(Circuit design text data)
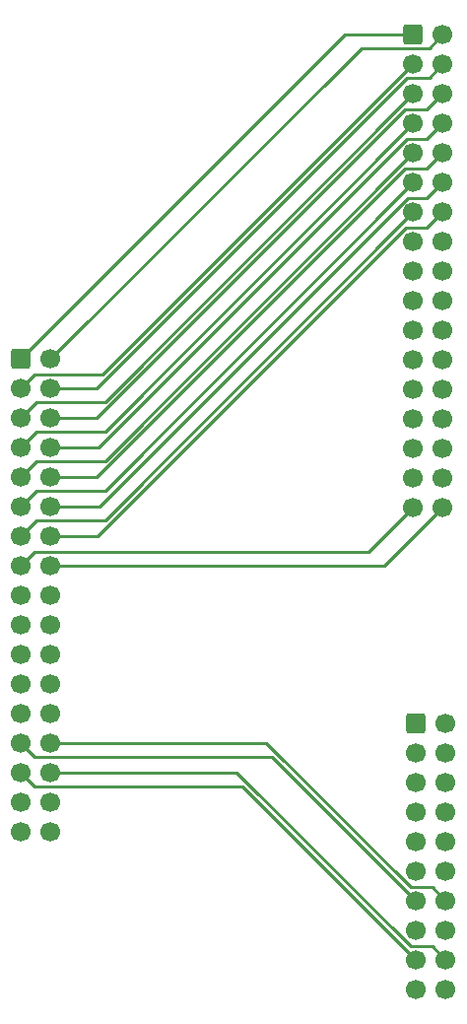
<source format=gbr>
%TF.GenerationSoftware,KiCad,Pcbnew,8.0.2*%
%TF.CreationDate,2024-05-12T23:01:33-04:00*%
%TF.ProjectId,rbmfm,72626d66-6d2e-46b6-9963-61645f706362,rev?*%
%TF.SameCoordinates,Original*%
%TF.FileFunction,Copper,L1,Top*%
%TF.FilePolarity,Positive*%
%FSLAX46Y46*%
G04 Gerber Fmt 4.6, Leading zero omitted, Abs format (unit mm)*
G04 Created by KiCad (PCBNEW 8.0.2) date 2024-05-12 23:01:33*
%MOMM*%
%LPD*%
G01*
G04 APERTURE LIST*
G04 Aperture macros list*
%AMRoundRect*
0 Rectangle with rounded corners*
0 $1 Rounding radius*
0 $2 $3 $4 $5 $6 $7 $8 $9 X,Y pos of 4 corners*
0 Add a 4 corners polygon primitive as box body*
4,1,4,$2,$3,$4,$5,$6,$7,$8,$9,$2,$3,0*
0 Add four circle primitives for the rounded corners*
1,1,$1+$1,$2,$3*
1,1,$1+$1,$4,$5*
1,1,$1+$1,$6,$7*
1,1,$1+$1,$8,$9*
0 Add four rect primitives between the rounded corners*
20,1,$1+$1,$2,$3,$4,$5,0*
20,1,$1+$1,$4,$5,$6,$7,0*
20,1,$1+$1,$6,$7,$8,$9,0*
20,1,$1+$1,$8,$9,$2,$3,0*%
G04 Aperture macros list end*
%TA.AperFunction,ComponentPad*%
%ADD10RoundRect,0.250000X-0.600000X-0.600000X0.600000X-0.600000X0.600000X0.600000X-0.600000X0.600000X0*%
%TD*%
%TA.AperFunction,ComponentPad*%
%ADD11C,1.700000*%
%TD*%
%TA.AperFunction,Conductor*%
%ADD12C,0.250000*%
%TD*%
G04 APERTURE END LIST*
D10*
%TO.P,J1,1,Pin_1*%
%TO.N,Net-(J1-Pin_1)*%
X117750000Y-98470000D03*
D11*
%TO.P,J1,2,Pin_2*%
%TO.N,Net-(J1-Pin_2)*%
X120290000Y-98470000D03*
%TO.P,J1,3,Pin_3*%
%TO.N,Net-(J1-Pin_3)*%
X117750000Y-101010000D03*
%TO.P,J1,4,Pin_4*%
%TO.N,Net-(J1-Pin_4)*%
X120290000Y-101010000D03*
%TO.P,J1,5,Pin_5*%
%TO.N,Net-(J1-Pin_5)*%
X117750000Y-103550000D03*
%TO.P,J1,6,Pin_6*%
%TO.N,Net-(J1-Pin_6)*%
X120290000Y-103550000D03*
%TO.P,J1,7,Pin_7*%
%TO.N,Net-(J1-Pin_7)*%
X117750000Y-106090000D03*
%TO.P,J1,8,Pin_8*%
%TO.N,Net-(J1-Pin_8)*%
X120290000Y-106090000D03*
%TO.P,J1,9,Pin_9*%
%TO.N,Net-(J1-Pin_9)*%
X117750000Y-108630000D03*
%TO.P,J1,10,Pin_10*%
%TO.N,Net-(J1-Pin_10)*%
X120290000Y-108630000D03*
%TO.P,J1,11,Pin_11*%
%TO.N,Net-(J1-Pin_11)*%
X117750000Y-111170000D03*
%TO.P,J1,12,Pin_12*%
%TO.N,Net-(J1-Pin_12)*%
X120290000Y-111170000D03*
%TO.P,J1,13,Pin_13*%
%TO.N,Net-(J1-Pin_13)*%
X117750000Y-113710000D03*
%TO.P,J1,14,Pin_14*%
%TO.N,Net-(J1-Pin_14)*%
X120290000Y-113710000D03*
%TO.P,J1,15,Pin_15*%
%TO.N,Net-(J1-Pin_15)*%
X117750000Y-116250000D03*
%TO.P,J1,16,Pin_16*%
%TO.N,Net-(J1-Pin_16)*%
X120290000Y-116250000D03*
%TO.P,J1,17,Pin_17*%
%TO.N,Net-(J1-Pin_17)*%
X117750000Y-118790000D03*
%TO.P,J1,18,Pin_18*%
%TO.N,Net-(J1-Pin_18)*%
X120290000Y-118790000D03*
%TO.P,J1,19,Pin_19*%
%TO.N,Net-(J1-Pin_19)*%
X117750000Y-121330000D03*
%TO.P,J1,20,Pin_20*%
%TO.N,Net-(J1-Pin_20)*%
X120290000Y-121330000D03*
%TO.P,J1,21,Pin_21*%
%TO.N,Net-(J1-Pin_21)*%
X117750000Y-123870000D03*
%TO.P,J1,22,Pin_22*%
%TO.N,Net-(J1-Pin_22)*%
X120290000Y-123870000D03*
%TO.P,J1,23,Pin_23*%
%TO.N,Net-(J1-Pin_23)*%
X117750000Y-126410000D03*
%TO.P,J1,24,Pin_24*%
%TO.N,Net-(J1-Pin_24)*%
X120290000Y-126410000D03*
%TO.P,J1,25,Pin_25*%
%TO.N,Net-(J1-Pin_25)*%
X117750000Y-128950000D03*
%TO.P,J1,26,Pin_26*%
%TO.N,Net-(J1-Pin_26)*%
X120290000Y-128950000D03*
%TO.P,J1,27,Pin_27*%
%TO.N,Net-(J1-Pin_27)*%
X117750000Y-131490000D03*
%TO.P,J1,28,Pin_28*%
%TO.N,Net-(J1-Pin_28)*%
X120290000Y-131490000D03*
%TO.P,J1,29,Pin_29*%
%TO.N,Net-(J1-Pin_29)*%
X117750000Y-134030000D03*
%TO.P,J1,30,Pin_30*%
%TO.N,Net-(J1-Pin_30)*%
X120290000Y-134030000D03*
%TO.P,J1,31,Pin_31*%
%TO.N,unconnected-(J1-Pin_31-Pad31)*%
X117750000Y-136570000D03*
%TO.P,J1,32,Pin_32*%
%TO.N,unconnected-(J1-Pin_32-Pad32)*%
X120290000Y-136570000D03*
%TO.P,J1,33,Pin_33*%
%TO.N,unconnected-(J1-Pin_33-Pad33)*%
X117750000Y-139110000D03*
%TO.P,J1,34,Pin_34*%
%TO.N,unconnected-(J1-Pin_34-Pad34)*%
X120290000Y-139110000D03*
%TD*%
D10*
%TO.P,J3,1,Pin_1*%
%TO.N,unconnected-(J3-Pin_1-Pad1)*%
X151710000Y-129840000D03*
D11*
%TO.P,J3,2,Pin_2*%
%TO.N,unconnected-(J3-Pin_2-Pad2)*%
X154250000Y-129840000D03*
%TO.P,J3,3,Pin_3*%
%TO.N,unconnected-(J3-Pin_3-Pad3)*%
X151710000Y-132380000D03*
%TO.P,J3,4,Pin_4*%
%TO.N,unconnected-(J3-Pin_4-Pad4)*%
X154250000Y-132380000D03*
%TO.P,J3,5,Pin_5*%
%TO.N,unconnected-(J3-Pin_5-Pad5)*%
X151710000Y-134920000D03*
%TO.P,J3,6,Pin_6*%
%TO.N,unconnected-(J3-Pin_6-Pad6)*%
X154250000Y-134920000D03*
%TO.P,J3,7,Pin_7*%
%TO.N,unconnected-(J3-Pin_7-Pad7)*%
X151710000Y-137460000D03*
%TO.P,J3,8,Pin_8*%
%TO.N,unconnected-(J3-Pin_8-Pad8)*%
X154250000Y-137460000D03*
%TO.P,J3,9,Pin_9*%
%TO.N,unconnected-(J3-Pin_9-Pad9)*%
X151710000Y-140000000D03*
%TO.P,J3,10,Pin_10*%
%TO.N,unconnected-(J3-Pin_10-Pad10)*%
X154250000Y-140000000D03*
%TO.P,J3,11,Pin_11*%
%TO.N,unconnected-(J3-Pin_11-Pad11)*%
X151710000Y-142540000D03*
%TO.P,J3,12,Pin_12*%
%TO.N,unconnected-(J3-Pin_12-Pad12)*%
X154250000Y-142540000D03*
%TO.P,J3,13,Pin_13*%
%TO.N,Net-(J1-Pin_27)*%
X151710000Y-145080000D03*
%TO.P,J3,14,Pin_14*%
%TO.N,Net-(J1-Pin_28)*%
X154250000Y-145080000D03*
%TO.P,J3,15,Pin_15*%
%TO.N,unconnected-(J3-Pin_15-Pad15)*%
X151710000Y-147620000D03*
%TO.P,J3,16,Pin_16*%
%TO.N,unconnected-(J3-Pin_16-Pad16)*%
X154250000Y-147620000D03*
%TO.P,J3,17,Pin_17*%
%TO.N,Net-(J1-Pin_29)*%
X151710000Y-150160000D03*
%TO.P,J3,18,Pin_18*%
%TO.N,Net-(J1-Pin_30)*%
X154250000Y-150160000D03*
%TO.P,J3,19,Pin_19*%
%TO.N,unconnected-(J3-Pin_19-Pad19)*%
X151710000Y-152700000D03*
%TO.P,J3,20,Pin_20*%
%TO.N,unconnected-(J3-Pin_20-Pad20)*%
X154250000Y-152700000D03*
%TD*%
D10*
%TO.P,J2,1,Pin_1*%
%TO.N,Net-(J1-Pin_1)*%
X151460000Y-70610000D03*
D11*
%TO.P,J2,2,Pin_2*%
%TO.N,Net-(J1-Pin_2)*%
X154000000Y-70610000D03*
%TO.P,J2,3,Pin_3*%
%TO.N,Net-(J1-Pin_3)*%
X151460000Y-73150000D03*
%TO.P,J2,4,Pin_4*%
%TO.N,Net-(J1-Pin_4)*%
X154000000Y-73150000D03*
%TO.P,J2,5,Pin_5*%
%TO.N,Net-(J1-Pin_5)*%
X151460000Y-75690000D03*
%TO.P,J2,6,Pin_6*%
%TO.N,Net-(J1-Pin_6)*%
X154000000Y-75690000D03*
%TO.P,J2,7,Pin_7*%
%TO.N,Net-(J1-Pin_7)*%
X151460000Y-78230000D03*
%TO.P,J2,8,Pin_8*%
%TO.N,Net-(J1-Pin_8)*%
X154000000Y-78230000D03*
%TO.P,J2,9,Pin_9*%
%TO.N,Net-(J1-Pin_9)*%
X151460000Y-80770000D03*
%TO.P,J2,10,Pin_10*%
%TO.N,Net-(J1-Pin_10)*%
X154000000Y-80770000D03*
%TO.P,J2,11,Pin_11*%
%TO.N,Net-(J1-Pin_11)*%
X151460000Y-83310000D03*
%TO.P,J2,12,Pin_12*%
%TO.N,Net-(J1-Pin_12)*%
X154000000Y-83310000D03*
%TO.P,J2,13,Pin_13*%
%TO.N,Net-(J1-Pin_13)*%
X151460000Y-85850000D03*
%TO.P,J2,14,Pin_14*%
%TO.N,Net-(J1-Pin_14)*%
X154000000Y-85850000D03*
%TO.P,J2,15,Pin_15*%
%TO.N,unconnected-(J2-Pin_15-Pad15)*%
X151460000Y-88390000D03*
%TO.P,J2,16,Pin_16*%
%TO.N,unconnected-(J2-Pin_16-Pad16)*%
X154000000Y-88390000D03*
%TO.P,J2,17,Pin_17*%
%TO.N,Net-(J1-Pin_17)*%
X151460000Y-90930000D03*
%TO.P,J2,18,Pin_18*%
%TO.N,Net-(J1-Pin_18)*%
X154000000Y-90930000D03*
%TO.P,J2,19,Pin_19*%
%TO.N,Net-(J1-Pin_19)*%
X151460000Y-93470000D03*
%TO.P,J2,20,Pin_20*%
%TO.N,Net-(J1-Pin_20)*%
X154000000Y-93470000D03*
%TO.P,J2,21,Pin_21*%
%TO.N,Net-(J1-Pin_21)*%
X151460000Y-96010000D03*
%TO.P,J2,22,Pin_22*%
%TO.N,Net-(J1-Pin_22)*%
X154000000Y-96010000D03*
%TO.P,J2,23,Pin_23*%
%TO.N,Net-(J1-Pin_23)*%
X151460000Y-98550000D03*
%TO.P,J2,24,Pin_24*%
%TO.N,Net-(J1-Pin_24)*%
X154000000Y-98550000D03*
%TO.P,J2,25,Pin_25*%
%TO.N,Net-(J1-Pin_25)*%
X151460000Y-101090000D03*
%TO.P,J2,26,Pin_26*%
%TO.N,Net-(J1-Pin_26)*%
X154000000Y-101090000D03*
%TO.P,J2,27,Pin_27*%
%TO.N,unconnected-(J2-Pin_27-Pad27)*%
X151460000Y-103630000D03*
%TO.P,J2,28,Pin_28*%
%TO.N,unconnected-(J2-Pin_28-Pad28)*%
X154000000Y-103630000D03*
%TO.P,J2,29,Pin_29*%
%TO.N,unconnected-(J2-Pin_29-Pad29)*%
X151460000Y-106170000D03*
%TO.P,J2,30,Pin_30*%
%TO.N,unconnected-(J2-Pin_30-Pad30)*%
X154000000Y-106170000D03*
%TO.P,J2,31,Pin_31*%
%TO.N,unconnected-(J2-Pin_31-Pad31)*%
X151460000Y-108710000D03*
%TO.P,J2,32,Pin_32*%
%TO.N,unconnected-(J2-Pin_32-Pad32)*%
X154000000Y-108710000D03*
%TO.P,J2,33,Pin_33*%
%TO.N,Net-(J1-Pin_15)*%
X151460000Y-111250000D03*
%TO.P,J2,34,Pin_34*%
%TO.N,Net-(J1-Pin_16)*%
X154000000Y-111250000D03*
%TD*%
D12*
%TO.N,Net-(J1-Pin_1)*%
X151460000Y-70610000D02*
X145610000Y-70610000D01*
X145610000Y-70610000D02*
X117750000Y-98470000D01*
%TO.N,Net-(J1-Pin_2)*%
X146975000Y-71785000D02*
X120290000Y-98470000D01*
X154000000Y-70610000D02*
X152825000Y-71785000D01*
X152825000Y-71785000D02*
X146975000Y-71785000D01*
%TO.N,Net-(J1-Pin_3)*%
X118925000Y-99835000D02*
X117750000Y-101010000D01*
X151460000Y-73150000D02*
X124775000Y-99835000D01*
X124775000Y-99835000D02*
X118925000Y-99835000D01*
%TO.N,Net-(J1-Pin_4)*%
X124236396Y-101010000D02*
X120290000Y-101010000D01*
X152825000Y-74325000D02*
X150921396Y-74325000D01*
X150921396Y-74325000D02*
X124236396Y-101010000D01*
X154000000Y-73150000D02*
X152825000Y-74325000D01*
%TO.N,Net-(J1-Pin_5)*%
X151460000Y-75690000D02*
X124965000Y-102185000D01*
X119115000Y-102185000D02*
X117750000Y-103550000D01*
X124965000Y-102185000D02*
X119115000Y-102185000D01*
%TO.N,Net-(J1-Pin_6)*%
X152635000Y-77055000D02*
X150731396Y-77055000D01*
X154000000Y-75690000D02*
X152635000Y-77055000D01*
X150731396Y-77055000D02*
X124236396Y-103550000D01*
X124236396Y-103550000D02*
X120290000Y-103550000D01*
%TO.N,Net-(J1-Pin_7)*%
X119115000Y-104725000D02*
X117750000Y-106090000D01*
X151460000Y-78230000D02*
X124965000Y-104725000D01*
X124965000Y-104725000D02*
X119115000Y-104725000D01*
%TO.N,Net-(J1-Pin_8)*%
X154000000Y-78230000D02*
X152635000Y-79595000D01*
X152635000Y-79595000D02*
X150905000Y-79595000D01*
X150905000Y-79595000D02*
X124410000Y-106090000D01*
X124410000Y-106090000D02*
X120290000Y-106090000D01*
%TO.N,Net-(J1-Pin_9)*%
X124965000Y-107265000D02*
X119115000Y-107265000D01*
X151460000Y-80770000D02*
X124965000Y-107265000D01*
X119115000Y-107265000D02*
X117750000Y-108630000D01*
%TO.N,Net-(J1-Pin_10)*%
X154000000Y-80770000D02*
X152635000Y-82135000D01*
X124236396Y-108630000D02*
X120290000Y-108630000D01*
X152635000Y-82135000D02*
X150731396Y-82135000D01*
X150731396Y-82135000D02*
X124236396Y-108630000D01*
%TO.N,Net-(J1-Pin_11)*%
X124965000Y-109805000D02*
X119115000Y-109805000D01*
X119115000Y-109805000D02*
X117750000Y-111170000D01*
X151460000Y-83310000D02*
X124965000Y-109805000D01*
%TO.N,Net-(J1-Pin_12)*%
X124478299Y-111170000D02*
X120290000Y-111170000D01*
X152635000Y-84675000D02*
X150973299Y-84675000D01*
X150973299Y-84675000D02*
X124478299Y-111170000D01*
X154000000Y-83310000D02*
X152635000Y-84675000D01*
%TO.N,Net-(J1-Pin_13)*%
X124965000Y-112345000D02*
X119115000Y-112345000D01*
X151460000Y-85850000D02*
X124965000Y-112345000D01*
X119115000Y-112345000D02*
X117750000Y-113710000D01*
%TO.N,Net-(J1-Pin_14)*%
X124290000Y-113710000D02*
X120290000Y-113710000D01*
X150785000Y-87215000D02*
X124290000Y-113710000D01*
X154000000Y-85850000D02*
X152635000Y-87215000D01*
X152635000Y-87215000D02*
X150785000Y-87215000D01*
%TO.N,Net-(J1-Pin_15)*%
X147635000Y-115075000D02*
X151460000Y-111250000D01*
X118925000Y-115075000D02*
X147635000Y-115075000D01*
X117750000Y-116250000D02*
X118925000Y-115075000D01*
%TO.N,Net-(J1-Pin_16)*%
X120290000Y-116250000D02*
X149000000Y-116250000D01*
X149000000Y-116250000D02*
X154000000Y-111250000D01*
%TO.N,Net-(J1-Pin_27)*%
X139295000Y-132665000D02*
X151710000Y-145080000D01*
X118925000Y-132665000D02*
X139295000Y-132665000D01*
X117750000Y-131490000D02*
X118925000Y-132665000D01*
%TO.N,Net-(J1-Pin_28)*%
X120290000Y-131490000D02*
X138808299Y-131490000D01*
X151223299Y-143905000D02*
X153075000Y-143905000D01*
X138808299Y-131490000D02*
X151223299Y-143905000D01*
X153075000Y-143905000D02*
X154250000Y-145080000D01*
%TO.N,Net-(J1-Pin_29)*%
X136755000Y-135205000D02*
X151710000Y-150160000D01*
X117750000Y-134030000D02*
X118925000Y-135205000D01*
X118925000Y-135205000D02*
X136755000Y-135205000D01*
%TO.N,Net-(J1-Pin_30)*%
X151223299Y-148985000D02*
X153075000Y-148985000D01*
X153075000Y-148985000D02*
X154250000Y-150160000D01*
X120290000Y-134030000D02*
X136268299Y-134030000D01*
X136268299Y-134030000D02*
X151223299Y-148985000D01*
%TD*%
M02*

</source>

- **WHAT IS EXPECTED**: "G04 APERTURE END LIST*" marks the last line to keep. Retype every line from the start of the entries through that one, exactly, and drop the pictures.

- **OUTPUT OF THE EXERCISE**:
<source format=gbr>
%TF.GenerationSoftware,KiCad,Pcbnew,8.0.2*%
%TF.CreationDate,2024-05-12T23:01:33-04:00*%
%TF.ProjectId,rbmfm,72626d66-6d2e-46b6-9963-61645f706362,rev?*%
%TF.SameCoordinates,Original*%
%TF.FileFunction,Copper,L1,Top*%
%TF.FilePolarity,Positive*%
%FSLAX46Y46*%
G04 Gerber Fmt 4.6, Leading zero omitted, Abs format (unit mm)*
G04 Created by KiCad (PCBNEW 8.0.2) date 2024-05-12 23:01:33*
%MOMM*%
%LPD*%
G01*
G04 APERTURE LIST*
G04 Aperture macros list*
%AMRoundRect*
0 Rectangle with rounded corners*
0 $1 Rounding radius*
0 $2 $3 $4 $5 $6 $7 $8 $9 X,Y pos of 4 corners*
0 Add a 4 corners polygon primitive as box body*
4,1,4,$2,$3,$4,$5,$6,$7,$8,$9,$2,$3,0*
0 Add four circle primitives for the rounded corners*
1,1,$1+$1,$2,$3*
1,1,$1+$1,$4,$5*
1,1,$1+$1,$6,$7*
1,1,$1+$1,$8,$9*
0 Add four rect primitives between the rounded corners*
20,1,$1+$1,$2,$3,$4,$5,0*
20,1,$1+$1,$4,$5,$6,$7,0*
20,1,$1+$1,$6,$7,$8,$9,0*
20,1,$1+$1,$8,$9,$2,$3,0*%
G04 Aperture macros list end*
%TA.AperFunction,ComponentPad*%
%ADD10RoundRect,0.250000X-0.600000X-0.600000X0.600000X-0.600000X0.600000X0.600000X-0.600000X0.600000X0*%
%TD*%
%TA.AperFunction,ComponentPad*%
%ADD11C,1.700000*%
%TD*%
%TA.AperFunction,Conductor*%
%ADD12C,0.250000*%
%TD*%
G04 APERTURE END LIST*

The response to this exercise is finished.